### Dataset extract:
━━━━━━

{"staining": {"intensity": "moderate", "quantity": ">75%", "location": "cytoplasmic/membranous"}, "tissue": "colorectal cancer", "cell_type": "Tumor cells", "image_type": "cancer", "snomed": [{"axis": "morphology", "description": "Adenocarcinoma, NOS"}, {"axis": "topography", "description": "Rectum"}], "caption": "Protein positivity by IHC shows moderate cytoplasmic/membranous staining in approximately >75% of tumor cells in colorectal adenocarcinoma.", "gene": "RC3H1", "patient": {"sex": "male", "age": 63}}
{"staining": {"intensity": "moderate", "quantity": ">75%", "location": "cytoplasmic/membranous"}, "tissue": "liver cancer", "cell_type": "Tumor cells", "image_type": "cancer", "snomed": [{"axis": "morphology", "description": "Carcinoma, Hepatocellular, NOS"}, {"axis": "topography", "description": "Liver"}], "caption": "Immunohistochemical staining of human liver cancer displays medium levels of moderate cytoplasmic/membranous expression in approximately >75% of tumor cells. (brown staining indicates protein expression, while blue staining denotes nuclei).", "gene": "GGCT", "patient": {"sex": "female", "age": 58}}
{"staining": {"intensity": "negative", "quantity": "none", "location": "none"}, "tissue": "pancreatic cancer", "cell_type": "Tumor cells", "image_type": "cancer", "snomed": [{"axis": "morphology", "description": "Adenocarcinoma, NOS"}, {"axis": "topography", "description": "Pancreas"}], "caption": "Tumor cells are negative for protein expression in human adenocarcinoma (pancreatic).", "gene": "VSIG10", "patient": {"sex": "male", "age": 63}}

━━━━━━

### Task objective:
Please output the full listing, keeping every character the same.

### Completed exercise:
{"staining": {"intensity": "moderate", "quantity": ">75%", "location": "cytoplasmic/membranous"}, "tissue": "colorectal cancer", "cell_type": "Tumor cells", "image_type": "cancer", "snomed": [{"axis": "morphology", "description": "Adenocarcinoma, NOS"}, {"axis": "topography", "description": "Rectum"}], "caption": "Protein positivity by IHC shows moderate cytoplasmic/membranous staining in approximately >75% of tumor cells in colorectal adenocarcinoma.", "gene": "RC3H1", "patient": {"sex": "male", "age": 63}}
{"staining": {"intensity": "moderate", "quantity": ">75%", "location": "cytoplasmic/membranous"}, "tissue": "liver cancer", "cell_type": "Tumor cells", "image_type": "cancer", "snomed": [{"axis": "morphology", "description": "Carcinoma, Hepatocellular, NOS"}, {"axis": "topography", "description": "Liver"}], "caption": "Immunohistochemical staining of human liver cancer displays medium levels of moderate cytoplasmic/membranous expression in approximately >75% of tumor cells. (brown staining indicates protein expression, while blue staining denotes nuclei).", "gene": "GGCT", "patient": {"sex": "female", "age": 58}}
{"staining": {"intensity": "negative", "quantity": "none", "location": "none"}, "tissue": "pancreatic cancer", "cell_type": "Tumor cells", "image_type": "cancer", "snomed": [{"axis": "morphology", "description": "Adenocarcinoma, NOS"}, {"axis": "topography", "description": "Pancreas"}], "caption": "Tumor cells are negative for protein expression in human adenocarcinoma (pancreatic).", "gene": "VSIG10", "patient": {"sex": "male", "age": 63}}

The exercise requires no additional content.